(Keypoint coordinate data)
-*-*-
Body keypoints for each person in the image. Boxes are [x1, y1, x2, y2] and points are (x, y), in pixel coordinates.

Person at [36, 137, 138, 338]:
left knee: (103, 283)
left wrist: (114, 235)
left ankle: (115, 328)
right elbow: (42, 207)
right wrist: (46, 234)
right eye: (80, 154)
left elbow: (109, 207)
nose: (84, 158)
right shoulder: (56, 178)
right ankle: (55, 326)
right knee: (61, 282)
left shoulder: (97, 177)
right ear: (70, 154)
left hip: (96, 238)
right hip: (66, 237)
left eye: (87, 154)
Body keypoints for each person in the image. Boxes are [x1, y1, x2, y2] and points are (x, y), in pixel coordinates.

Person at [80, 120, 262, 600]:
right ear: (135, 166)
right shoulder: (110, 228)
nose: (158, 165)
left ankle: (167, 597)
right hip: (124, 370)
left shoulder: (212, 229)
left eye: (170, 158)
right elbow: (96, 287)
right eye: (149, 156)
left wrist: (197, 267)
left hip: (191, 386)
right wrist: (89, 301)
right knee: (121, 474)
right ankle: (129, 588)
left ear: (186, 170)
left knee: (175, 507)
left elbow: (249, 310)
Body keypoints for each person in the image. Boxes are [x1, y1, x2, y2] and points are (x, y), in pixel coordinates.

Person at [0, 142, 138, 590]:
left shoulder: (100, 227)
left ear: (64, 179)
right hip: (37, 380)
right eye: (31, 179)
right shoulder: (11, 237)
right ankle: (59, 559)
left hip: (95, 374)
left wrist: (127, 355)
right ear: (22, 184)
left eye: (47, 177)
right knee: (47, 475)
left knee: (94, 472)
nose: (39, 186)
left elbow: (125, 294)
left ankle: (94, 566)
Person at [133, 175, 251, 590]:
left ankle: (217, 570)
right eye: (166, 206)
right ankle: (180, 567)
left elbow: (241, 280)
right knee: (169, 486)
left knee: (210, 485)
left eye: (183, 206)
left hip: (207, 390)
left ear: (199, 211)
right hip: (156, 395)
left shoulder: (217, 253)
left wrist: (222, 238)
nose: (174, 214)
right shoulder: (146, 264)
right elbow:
-*-*-
*What the task asks*
Where the line containing "left eye: (183, 206)" appears, start copying, and go on exactly through the last line of the data.

*Task output*
left eye: (183, 206)
left hip: (207, 390)
left ear: (199, 211)
right hip: (156, 395)
left shoulder: (217, 253)
left wrist: (222, 238)
nose: (174, 214)
right shoulder: (146, 264)
right elbow:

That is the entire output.